Like the fairy-tale princess, she is as good as she is beautiful -- but my Botticelli emulation was neither.  No matter.  Fate issued me another chance when later last fall, Sara rushed to show us her brand-new tattoo -- you get to see its full face sans the identity-protecting glasses I've installed on Sara's.


Well.  How could I resist?!  What's more, in my rambles through the internet, I'd come across a portrait demo made by an artist working in acrylic (as I do), and using sequentially seven colours in a linear format -- with surprising success.

Just maybe, if I'd stuck with that, I'd have had a different outcome.  But I decided to follow another artist's suggestion to begin with an underlayer of yellow ("the easiest to cover up in successive layers") and still another artist's suggestion to work atop a base layer of acrylic medium.  Here we go:--


I made one good decision at the outset:-- there was no way I was going to try for her lovely smile.  And the yellow underpainting wasn't a bad idea.  But the acrylic medium was  a Big Mistake.  Think plastic -- 'cause essentially that's what it is, and its slick  surface worked constantly against me.

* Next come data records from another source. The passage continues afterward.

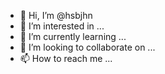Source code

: - 👋 Hi, I’m @hsbjhn
- 👀 I’m interested in ...
- 🌱 I’m currently learning ...
- 💞️ I’m looking to collaborate on ...
- 📫 How to reach me ...

<!---
hsbjhn/hsbjhn is a ✨ special ✨ repository because its `README.md` (this file) appears on your GitHub profile.
You can click the Preview link to take a look at your changes.
--->

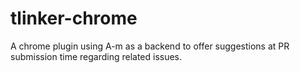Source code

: # tlinker-chrome
A chrome plugin using A-m as a backend to offer suggestions at PR submission time regarding related issues.
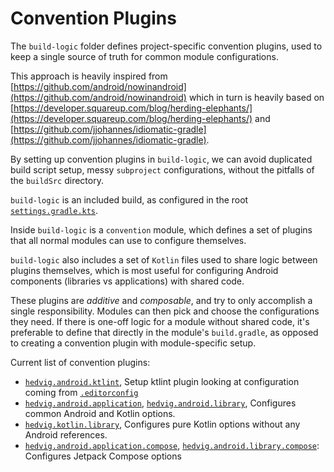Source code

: # Convention Plugins

The `build-logic` folder defines project-specific convention plugins, used to keep a single
source of truth for common module configurations.

This approach is heavily inspired from
[https://github.com/android/nowinandroid](https://github.com/android/nowinandroid)
which in turn is heavily based on
[https://developer.squareup.com/blog/herding-elephants/](https://developer.squareup.com/blog/herding-elephants/)
and [https://github.com/jjohannes/idiomatic-gradle](https://github.com/jjohannes/idiomatic-gradle).

By setting up convention plugins in `build-logic`, we can avoid duplicated build script setup,
messy `subproject` configurations, without the pitfalls of the `buildSrc` directory.

`build-logic` is an included build, as configured in the root
[`settings.gradle.kts`](../settings.gradle.kts).

Inside `build-logic` is a `convention` module, which defines a set of plugins that all normal
modules can use to configure themselves.

`build-logic` also includes a set of `Kotlin` files used to share logic between plugins themselves,
which is most useful for configuring Android components (libraries vs applications) with shared
code.

These plugins are *additive* and *composable*, and try to only accomplish a single responsibility.
Modules can then pick and choose the configurations they need.
If there is one-off logic for a module without shared code, it's preferable to define that directly
in the module's `build.gradle`, as opposed to creating a convention plugin with module-specific
setup.

Current list of convention plugins:
- [`hedvig.android.ktlint`](convention/src/main/kotlin/KtlintConventionPlugin.kt),
  Setup ktlint plugin looking at configuration coming from [`.editorconfig`](../.editorconfig)
- [`hedvig.android.application`](convention/src/main/kotlin/ApplicationConventionPlugin.kt),
  [`hedvig.android.library`](convention/src/main/kotlin/LibraryConventionPlugin.kt),
  Configures common Android and Kotlin options.
- [`hedvig.kotlin.library`](convention/src/main/kotlin/KotlinLibraryConventionPlugin.kt),
  Configures pure Kotlin options without any Android references.
- [`hedvig.android.application.compose`](convention/src/main/kotlin/ApplicationComposeConventionPlugin.kt),
  [`hedvig.android.library.compose`](convention/src/main/kotlin/LibraryComposeConventionPlugin.kt):
  Configures Jetpack Compose options

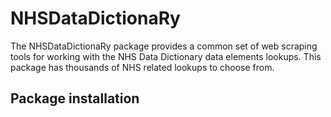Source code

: # NHSDataDictionaRy
The NHSDataDictionaRy package provides a common set of web scraping tools for working with the NHS Data Dictionary data elements lookups. This package has thousands of NHS related lookups to choose from.

## Package installation

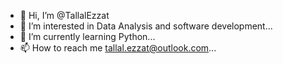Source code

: - 👋 Hi, I’m @TallalEzzat
- 👀 I’m interested in Data Analysis and software development...
- 🌱 I’m currently learning Python...
- 📫 How to reach me tallal.ezzat@outlook.com...

<!---
TallalEzzat/TallalEzzat is a ✨ special ✨ repository because its `README.md` (this file) appears on your GitHub profile.
You can click the Preview link to take a look at your changes.
--->
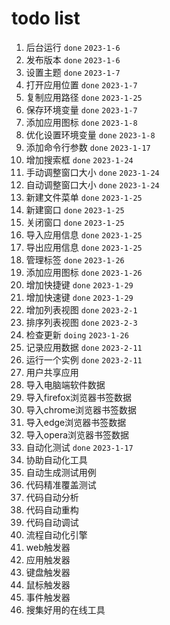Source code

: # todo list
1. 后台运行 `done` `2023-1-6`
2. 发布版本 `done` `2023-1-6`
3. 设置主题 `done` `2023-1-7`
4. 打开应用位置 `done` `2023-1-7`
5. 复制应用路径 `done` `2023-1-25`
6. 保存环境变量 `done` `2023-1-7`
7. 添加应用图标 `done` `2023-1-8`
8. 优化设置环境变量 `done` `2023-1-8`
9. 添加命令行参数 `done` `2023-1-17`
10. 增加搜索框 `done` `2023-1-24`
11. 手动调整窗口大小 `done` `2023-1-24`
12. 自动调整窗口大小 `done` `2023-1-24`
13. 新建文件菜单 `done` `2023-1-25`
14. 新建窗口 `done` `2023-1-25`
15. 关闭窗口 `done` `2023-1-25`
16. 导入应用信息 `done` `2023-1-25`
17. 导出应用信息 `done` `2023-1-25`
18. 管理标签 `done` `2023-1-26`
19. 添加应用图标 `done` `2023-1-26`
20. 增加快捷键 `done` `2023-1-29`
21. 增加快速键 `done` `2023-1-29`
22. 增加列表视图 `done` `2023-2-1`
23. 排序列表视图 `done` `2023-2-3`
24. 检查更新 `doing` `2023-1-26`
25. 记录应用数据 `done` `2023-2-11`
26. 运行一个实例 `done` `2023-2-11`
27. 用户共享应用
28. 导入电脑端软件数据
29. 导入firefox浏览器书签数据
30. 导入chrome浏览器书签数据
31. 导入edge浏览器书签数据 
32. 导入opera浏览器书签数据
33. 自动化测试 `done` `2023-1-17`
34. 协助自动化工具
35. 自动生成测试用例
36. 代码精准覆盖测试
37. 代码自动分析
38. 代码自动重构
39. 代码自动调试
40. 流程自动化引擎
41. web触发器
42. 应用触发器
43. 键盘触发器
44. 鼠标触发器
45. 事件触发器
46. 搜集好用的在线工具

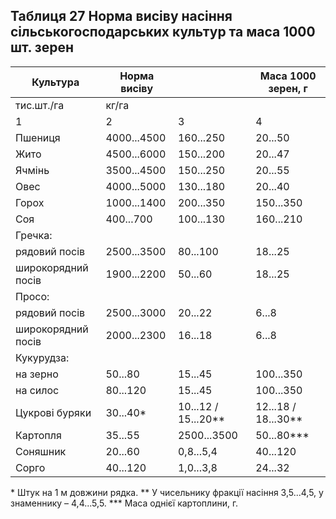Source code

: ## Таблиця 27 Норма висіву насіння сільськогосподарських культур та     маса 1000 шт. зерен

Культура|Норма висіву| |Маса 1000 зерен, г
--|---|---|--
|тис.шт./га|кг/га|
1|2|3|4
Пшениця|4000...4500|160...250|20...50
Жито|4500...6000|150...200|20...47
Ячмінь|3500...4500|150...250|20...55
Овес|4000...5000|130...180|20...40
Горох|1000...1400|200...350|150...350
Соя|400...700|100...130|160...210
Гречка:| | |
   рядовий посів|2500...3500|80...100|18...25
   широкорядний посів    |1900...2200|50...60|18...25
Просо:| | |
   рядовий посів|2500...3000|20...22|6...8
   широкорядний посів    |2000...2300|16...18|6...8
Кукурудза:| | |
   на зерно|50...80|15...45|100...350
   на силос|80...120|15...45|100...350
Цукрові буряки|30...40*|10...12 / 15...20**|12...18 / 18...30**
Картопля|35...55|2500...3500|50...80***
Соняшник|20...60|0,8...5,4|40...120
Сорго|40...120|1,0...3,8|24...32


\* Штук на 1 м довжини рядка.
\*\* У чисельнику фракції насіння 3,5...4,5, у знаменнику – 4,4...5,5.
\*\*\* Маса однієї картоплини, г.
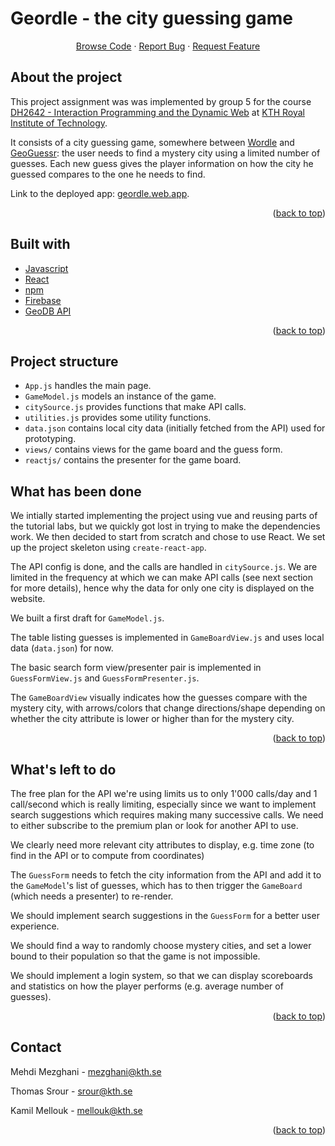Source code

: # Geordle - the city guessing game

  <p align="center">
    <a href="https://github.com/medkamilmel/geordle">Browse Code</a>
    ·
    <a href="https://github.com/medkamilmel/geordle/issues">Report Bug</a>
    ·
    <a href="https://github.com/medkamilmel/geordle/issues">Request Feature</a>
  </p>

## About the project

This project assignment was was implemented by group 5 for the course [DH2642 - Interaction Programming and the Dynamic Web](https://www.kth.se/student/kurser/kurs/DH2642?l=en) at [KTH Royal Institute of Technology](kth.se).

It consists of a city guessing game, somewhere between [Wordle](https://www.nytimes.com/games/wordle/index.html) and [GeoGuessr](https://www.geoguessr.com/): the user needs to find a mystery city using a limited number of guesses. Each new guess gives the player information on how the city he guessed compares to the one he needs to find.

Link to the deployed app: [geordle.web.app](https://www.geordle.web.app).

<p align="right">(<a href="#top">back to top</a>)</p>

## Built with
* [Javascript](https://www.javascript.com/)
* [React](https://reactjs.org/)
* [npm](https://www.npmjs.com/)
* [Firebase](https://firebase.google.com/)
* [GeoDB API](https://rapidapi.com/wirefreethought/api/geodb-cities)

<p align="right">(<a href="#top">back to top</a>)</p>

## Project structure

* `App.js` handles the main page.
* `GameModel.js` models an instance of the game.
* `citySource.js` provides functions that make API calls.
* `utilities.js` provides some utility functions.
* `data.json` contains local city data (initially fetched from the API) used for prototyping.
* `views/` contains views for the game board and the guess form.
* `reactjs/` contains the presenter for the game board.

## What has been done

We intially started implementing the project using vue and reusing parts of the tutorial labs, but we quickly got lost in trying to make the dependencies work. We then decided to start from scratch and chose to use React. We set up the project skeleton using `create-react-app`.

The API config is done, and the calls are handled in `citySource.js`. We are limited in the frequency at which we can make API calls (see next section for more details), hence why the data for only one city is displayed on the website.

We built a first draft for `GameModel.js`.

The table listing guesses is implemented in `GameBoardView.js` and uses local data (`data.json`) for now.

The basic search form view/presenter pair is implemented in `GuessFormView.js` and `GuessFormPresenter.js`.

The `GameBoardView` visually indicates how the guesses compare with the mystery city, with arrows/colors that change directions/shape depending on whether the city attribute is lower or higher than for the mystery city.

<p align="right">(<a href="#top">back to top</a>)</p>

## What's left to do

The free plan for the API we're using limits us to only 1'000 calls/day and 1 call/second which is really limiting, especially since we want to implement search suggestions which requires making many successive calls. We need to either subscribe to the premium plan or look for another API to use.

We clearly need more relevant city attributes to display, e.g. time zone (to find in the API or to compute from coordinates)

The `GuessForm` needs to fetch the city information from the API and add it to the `GameModel`'s list of guesses, which has to then trigger the `GameBoard` (which needs a presenter) to re-render.

We should implement search suggestions in the `GuessForm` for a better user experience.

We should find a way to randomly choose mystery cities, and set a lower bound to their population so that the game is not impossible.

We should implement a login system, so that we can display scoreboards and statistics on how the player performs (e.g. average number of guesses).

<p align="right">(<a href="#top">back to top</a>)</p>

## Contact

Mehdi Mezghani - [mezghani@kth.se](mailto:mezghani@kth.se)

Thomas Srour - [srour@kth.se](mailto:srour@kth.se)

Kamil Mellouk - [mellouk@kth.se](mailto:mellouk@kth.se)

<p align="right">(<a href="#top">back to top</a>)</p>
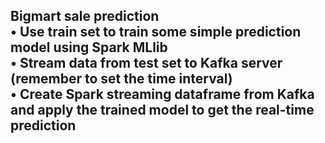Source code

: Bigmart sale prediction         
 • Use train set to train some simple prediction model using Spark MLlib        
 • Stream data from test set to Kafka server (remember to set the time interval)           
 • Create Spark streaming dataframe from Kafka and apply the trained model to get the real-time prediction       
 -
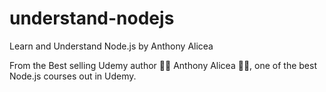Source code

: # understand-nodejs
Learn and Understand Node.js by Anthony Alicea

From the Best selling Udemy author :money_with_wings::money_with_wings: Anthony Alicea :money_with_wings::money_with_wings:, one of the best Node.js courses out in Udemy.


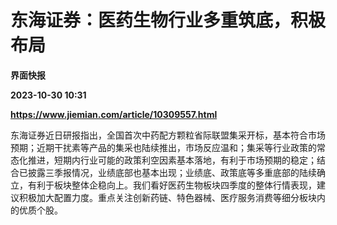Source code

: # 东海证券：医药生物行业多重筑底，积极布局
**界面快报**

**2023-10-30 10:31**

**https://www.jiemian.com/article/10309557.html**

东海证券近日研报指出，全国首次中药配方颗粒省际联盟集采开标，基本符合市场预期；近期干扰素等产品的集采也陆续推出，市场反应温和；集采等行业政策的常态化推进，短期内行业可能的政策利空因素基本落地，有利于市场预期的稳定；结合已披露三季报情况，业绩底部也基本出现；业绩底、政策底等多重底部的陆续确立，有利于板块整体企稳向上。我们看好医药生物板块四季度的整体行情表现，建议积极加大配置力度。重点关注创新药链、特色器械、医疗服务消费等细分板块内的优质个股。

Not far into the layout, I was out of control.  The Artist of the Seven Colours had started with violet lines, and mine were just too definite.  When I followed his further suggestion to make corrections in white (a common technique with acrylic -- in small patches), it all became horribly wrong.
 
Okay.  So I had to begin to make the rest of the painting as dense as the face and hope things would somehow even out.  As I worked on the tattoo, it became dense enough to resemble a carved wooden sculpture!


But I still wanted to see what I could salvage.


And at last, with apologies to Botticelli and Sara (who knows nothing about this)(nor does Botticelli), I called it a wrap.  Here's "At the Pub - Sara's Tattoo."


Then I went back to my collection of quotes from and about artists and found an encouraging nudge from author William Faulkner:--
"Get it down. Take chances. It may be bad, but it's the only way you can do anything really good."
So I'm making progress in a circuitous way, and I'll even offer advice to those couple of friends of mine who keep saying, "I can't even draw a straight line."

It's easy.  Really.  A simple four-step process:--  (1) Choose a snowy day. (2) Slip under the neighbour's fence and hit the ground running.  (3) If you must turn to avoid an obstacle, do so without guilt.  (4) Barrel on through!!